▶ Document segment:
Proving tangent

[Diego14]

show the sequence of steps to prove the addition formula for tangent
tan(s+t)=tan s + tan t
1-tan^2 s tan^2 t

first i LHS=tan s + tan t
1-tan^2 s tan^2 t
then i multiplied this with the Subtraction formula for tangent
tan s + tan t (tan s-tan t)
1-tan^2 s tan^2 t (1+tan^2 s tan^2 t)
that got me
tan^2 s- tan^2t
???? i didnt know how to multiply the two--am i in the right direction or did i miss it :?: :?:

 

[Diego14]

anyone? Please?

 

[Mrspi]

show the sequence of steps to prove the addition formula for tangent
tan(s+t)=tan s + tan t
1-tan^2 s tan^2 t

first i LHS=tan s + tan t
1-tan^2 s tan^2 t
then i multiplied this with the Subtraction formula for tangent
tan s + tan t (tan s-tan t)
1-tan^2 s tan^2 t (1+tan^2 s tan^2 t)
that got me
tan^2 s- tan^2t
???? i didnt know how to multiply the two--am i in the right direction or did i miss it :?: :?:

Look here: http://www.intmath.com/Analytic-trigono ... angles.php

for a nice proof!

 

[chrisr]

Hi Diego

tanA = SinA/{CosA}

tan{A+B} = Sin{A+B}/Cos{A+B}

Now use the identities for these

{SinACosB + CosASinB}/{CosACosB - SinASinB}

Now multiply by 1, in the form of {1/CosB}/{1/CosB},
in other words, divide numerator and denominator by CosB, to get

{(SinACosB/CosB) + (CosASinB/CosB)} divided by {(CosACosB/CosB) - (SinASinB/CosB)}

which is {SinA + CosAtanB}/{CosA-SinAtanB}

Finally, multiply by 1 again, this time in the form of (1/CosA)/(1/CosA)
in other words divide numerator and denominator by CosA

Then you have the answer.
That's the way I would solve problems like that.

Check the link given by Mrspi in case it's simpler

▶ Supplied information:
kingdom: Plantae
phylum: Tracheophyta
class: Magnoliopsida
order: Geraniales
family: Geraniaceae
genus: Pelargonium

▶ Objective: In the forum thread on proving the tangent addition formula, what does chrisr first divide the numerator and denominator by? Please give a short answer.

▶ Full response: CosB.